**EXERCISE DETAILS**
Please keep the images out and set down the data exactly as given.

-- LISTED RECORDS follows --

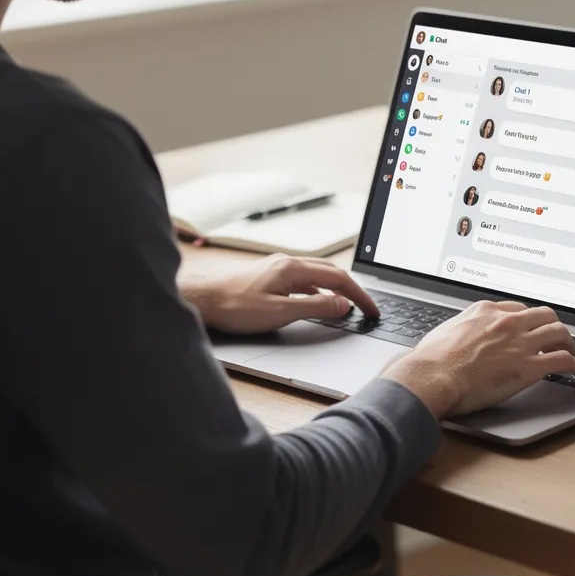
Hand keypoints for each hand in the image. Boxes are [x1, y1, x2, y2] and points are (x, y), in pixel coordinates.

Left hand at [184, 253, 378, 334]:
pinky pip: (303, 278)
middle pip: (331, 272)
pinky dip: (318, 289)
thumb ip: (315, 308)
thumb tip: (343, 305)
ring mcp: (277, 267)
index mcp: (293, 268)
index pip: (339, 279)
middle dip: (352, 290)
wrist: (202, 300)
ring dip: (335, 289)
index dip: (360, 296)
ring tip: (346, 306)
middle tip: (365, 309)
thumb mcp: (280, 312)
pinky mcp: (269, 274)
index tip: (371, 311)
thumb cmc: (234, 307)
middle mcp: (287, 262)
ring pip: (317, 274)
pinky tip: (316, 302)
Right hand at [380, 301, 574, 418]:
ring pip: (559, 333)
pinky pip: (564, 360)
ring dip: (569, 343)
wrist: (431, 376)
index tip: (531, 328)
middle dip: (553, 326)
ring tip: (572, 353)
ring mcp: (520, 342)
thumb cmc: (430, 361)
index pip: (518, 309)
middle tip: (557, 338)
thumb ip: (457, 331)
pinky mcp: (529, 366)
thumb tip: (451, 340)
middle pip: (544, 316)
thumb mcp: (443, 333)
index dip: (528, 320)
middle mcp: (507, 322)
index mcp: (485, 311)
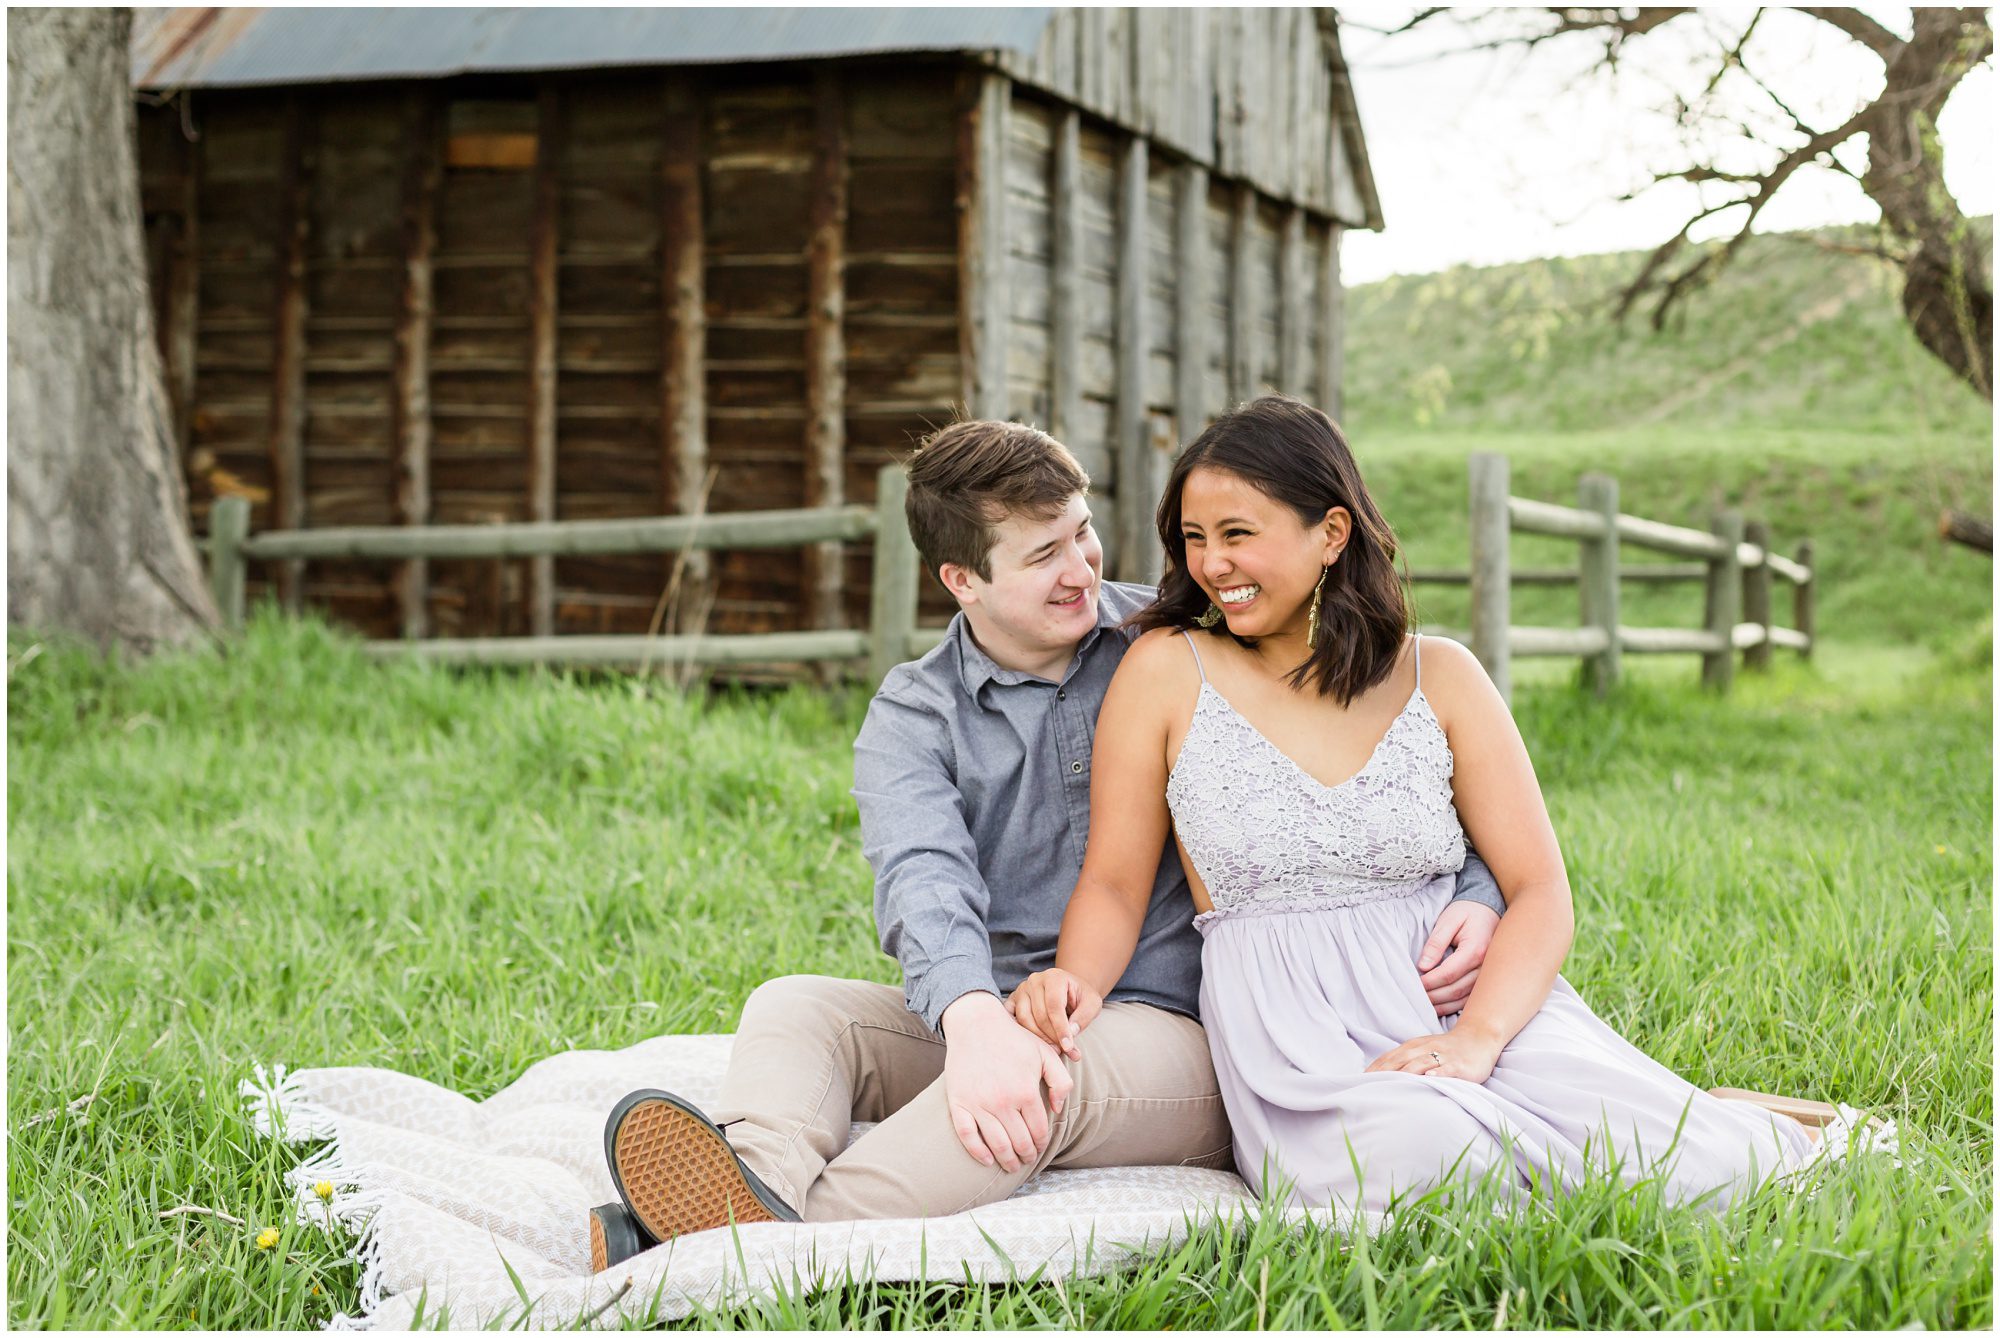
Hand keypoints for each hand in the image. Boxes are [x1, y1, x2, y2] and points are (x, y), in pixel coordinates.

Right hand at [940, 993, 1073, 1172]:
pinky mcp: (959, 1103)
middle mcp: (1003, 1101)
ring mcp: (979, 1104)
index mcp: (1026, 1091)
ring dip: (1007, 1161)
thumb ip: (1061, 1081)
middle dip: (1027, 1155)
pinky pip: (967, 1136)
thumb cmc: (1013, 1038)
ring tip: (1012, 1165)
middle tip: (1027, 1158)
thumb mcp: (1045, 1053)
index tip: (1040, 1147)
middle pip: (1020, 1142)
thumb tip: (1057, 1109)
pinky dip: (978, 1152)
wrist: (975, 1023)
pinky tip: (987, 1160)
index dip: (1042, 1143)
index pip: (1039, 1131)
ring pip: (997, 1145)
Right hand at [1008, 968, 1102, 1060]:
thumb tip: (1071, 1032)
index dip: (1061, 1028)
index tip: (1068, 1047)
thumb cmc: (1080, 997)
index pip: (1054, 1006)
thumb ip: (1084, 1017)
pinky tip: (1033, 1042)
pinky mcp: (1013, 999)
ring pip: (1024, 1018)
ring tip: (1053, 1048)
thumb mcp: (1092, 1003)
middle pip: (1039, 1014)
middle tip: (1063, 1051)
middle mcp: (1035, 980)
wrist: (1069, 989)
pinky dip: (1021, 1032)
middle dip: (1052, 1036)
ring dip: (1038, 1037)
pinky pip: (1012, 1019)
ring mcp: (1022, 989)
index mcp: (1054, 977)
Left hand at [1366, 1029, 1501, 1084]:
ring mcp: (1442, 1056)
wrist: (1478, 1038)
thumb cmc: (1445, 1049)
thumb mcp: (1422, 1051)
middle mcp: (1424, 1049)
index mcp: (1412, 1047)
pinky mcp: (1459, 1065)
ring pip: (1420, 1064)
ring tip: (1391, 1085)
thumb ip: (1403, 1062)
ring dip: (1405, 1074)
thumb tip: (1379, 1076)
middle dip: (1383, 1073)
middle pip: (1399, 1061)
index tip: (1358, 1082)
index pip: (1388, 1058)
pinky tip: (1431, 1078)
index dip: (1374, 1070)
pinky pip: (1447, 1068)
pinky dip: (1438, 1072)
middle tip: (1368, 1087)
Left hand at [1417, 901, 1498, 1017]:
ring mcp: (1489, 975)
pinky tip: (1440, 1006)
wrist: (1488, 909)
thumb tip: (1423, 966)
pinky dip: (1454, 1005)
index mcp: (1476, 950)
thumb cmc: (1467, 912)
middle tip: (1416, 997)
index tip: (1416, 983)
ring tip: (1425, 1005)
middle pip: (1456, 989)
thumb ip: (1436, 942)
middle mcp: (1486, 966)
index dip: (1430, 981)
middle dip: (1434, 996)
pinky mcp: (1487, 979)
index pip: (1449, 973)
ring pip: (1464, 998)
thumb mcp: (1448, 920)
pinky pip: (1471, 998)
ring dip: (1443, 1005)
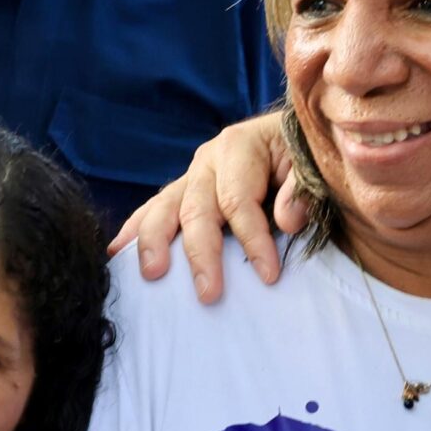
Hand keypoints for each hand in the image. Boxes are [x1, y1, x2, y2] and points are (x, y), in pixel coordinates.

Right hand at [110, 113, 299, 303]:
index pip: (239, 201)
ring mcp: (192, 175)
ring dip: (154, 243)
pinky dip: (136, 230)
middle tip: (208, 294)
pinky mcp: (185, 190)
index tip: (269, 275)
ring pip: (164, 209)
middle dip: (201, 254)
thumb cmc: (305, 154)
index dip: (253, 240)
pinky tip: (117, 253)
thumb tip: (286, 221)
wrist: (293, 136)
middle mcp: (208, 160)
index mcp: (240, 147)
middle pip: (196, 210)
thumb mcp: (312, 164)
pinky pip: (155, 210)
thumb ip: (302, 190)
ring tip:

-- LISTED RECORDS concluded --

**SOLUTION TO THIS EXERCISE**
Hand keypoints for each hand in the image. Boxes are [x1, y1, x2, y2] and points are (x, y), in pixel coordinates.

Left hand at [184, 253, 378, 334]:
pinky pip: (303, 278)
middle pip: (331, 272)
pinky dip: (318, 289)
thumb ip: (315, 308)
thumb tip: (343, 305)
ring mcp: (277, 267)
index mcp: (293, 268)
index pip: (339, 279)
middle dip: (352, 290)
wrist: (202, 300)
ring dip: (335, 289)
index dip: (360, 296)
ring tip: (346, 306)
middle tip: (365, 309)
thumb mcp: (280, 312)
pinky mcp: (269, 274)
index tip: (371, 311)
thumb cmc: (234, 307)
middle mcp: (287, 262)
ring pip: (317, 274)
pinky tip: (316, 302)
Right hand at [380, 301, 574, 418]:
ring pip: (559, 333)
pinky pip: (564, 360)
ring dip: (569, 343)
wrist: (431, 376)
index tip: (531, 328)
middle dip: (553, 326)
ring tip: (572, 353)
ring mcp: (520, 342)
thumb cmc: (430, 361)
index pip: (518, 309)
middle tip: (557, 338)
thumb ip: (457, 331)
pinky mcp: (529, 366)
thumb tip: (451, 340)
middle pip: (544, 316)
thumb mcp: (443, 333)
index dip: (528, 320)
middle mcp: (507, 322)
index mcp: (485, 311)
Hand keypoints for each hand in the image. Boxes are [x1, y1, x2, y2] and points are (x, y), in pixel coordinates.

Right hand at [940, 993, 1073, 1172]:
pinky mcp: (959, 1103)
middle mcp: (1003, 1101)
ring mcp: (979, 1104)
index mcp: (1026, 1091)
ring dip: (1007, 1161)
thumb ip: (1061, 1081)
middle dip: (1027, 1155)
pinky pip: (967, 1136)
thumb cmc: (1013, 1038)
ring tip: (1012, 1165)
middle tip: (1027, 1158)
thumb mcp: (1045, 1053)
index tip: (1040, 1147)
middle pip: (1020, 1142)
thumb tip: (1057, 1109)
pinky dip: (978, 1152)
wrist: (975, 1023)
pinky tip: (987, 1160)
index dip: (1042, 1143)
index pip: (1039, 1131)
ring pip: (997, 1145)
Right hand at [1008, 968, 1102, 1060]:
thumb tip: (1071, 1032)
index dip: (1061, 1028)
index tip: (1068, 1047)
thumb cmc: (1080, 997)
index pip: (1054, 1006)
thumb ip: (1084, 1017)
pinky tip: (1033, 1042)
pinky mcp: (1013, 999)
ring pip: (1024, 1018)
ring tip: (1053, 1048)
thumb mcp: (1092, 1003)
middle pip: (1039, 1014)
middle tip: (1063, 1051)
middle mcp: (1035, 980)
wrist: (1069, 989)
pinky dip: (1021, 1032)
middle dip: (1052, 1036)
ring dip: (1038, 1037)
pinky pip: (1012, 1019)
ring mcp: (1022, 989)
index mcp: (1054, 977)
Left hand at [1366, 1029, 1501, 1084]:
ring mcp: (1442, 1056)
wrist: (1478, 1038)
thumb cmc: (1445, 1049)
thumb mcp: (1422, 1051)
middle mcp: (1424, 1049)
index mcp: (1412, 1047)
pinky mcp: (1459, 1065)
ring pip: (1420, 1064)
ring tip: (1391, 1085)
thumb ip: (1403, 1062)
ring dip: (1405, 1074)
thumb tip: (1379, 1076)
middle dip: (1383, 1073)
middle pip: (1399, 1061)
index tip: (1358, 1082)
index pip: (1388, 1058)
pinky tip: (1431, 1078)
index dip: (1374, 1070)
pinky pip: (1447, 1068)
pinky dip: (1438, 1072)
middle tip: (1368, 1087)
Left hand at [1417, 901, 1498, 1017]:
ring mcp: (1489, 975)
pinky tip: (1440, 1006)
wrist: (1488, 909)
thumb tip: (1423, 966)
pinky dip: (1454, 1005)
index mcp: (1476, 950)
thumb cmc: (1467, 912)
middle tip: (1416, 997)
index tip: (1416, 983)
ring tip: (1425, 1005)
middle pip: (1456, 989)
thumb ip: (1436, 942)
middle mcp: (1486, 966)
index dip: (1430, 981)
middle dip: (1434, 996)
pinky mcp: (1487, 979)
index pip: (1449, 973)
ring pip: (1464, 998)
thumb mcp: (1448, 920)
pinky pip: (1471, 998)
ring dip: (1443, 1005)
Hand keypoints for each hand in the image. Boxes are [x1, y1, x2, y2] and points are (x, y), in pixel coordinates.

Right hand at [110, 113, 299, 303]:
index pip: (239, 201)
ring mcp: (192, 175)
ring dip: (154, 243)
pinky dip: (136, 230)
middle tip: (208, 294)
pinky mcp: (185, 190)
index tip: (269, 275)
ring pip: (164, 209)
middle dip: (201, 254)
thumb cmc: (305, 154)
index dip: (253, 240)
pinky tip: (117, 253)
thumb tip: (286, 221)
wrist: (293, 136)
middle mcp: (208, 160)
index mcp: (240, 147)
middle pip: (196, 210)
thumb mcp: (312, 164)
pinky pip: (155, 210)
thumb ip: (302, 190)
ring tip:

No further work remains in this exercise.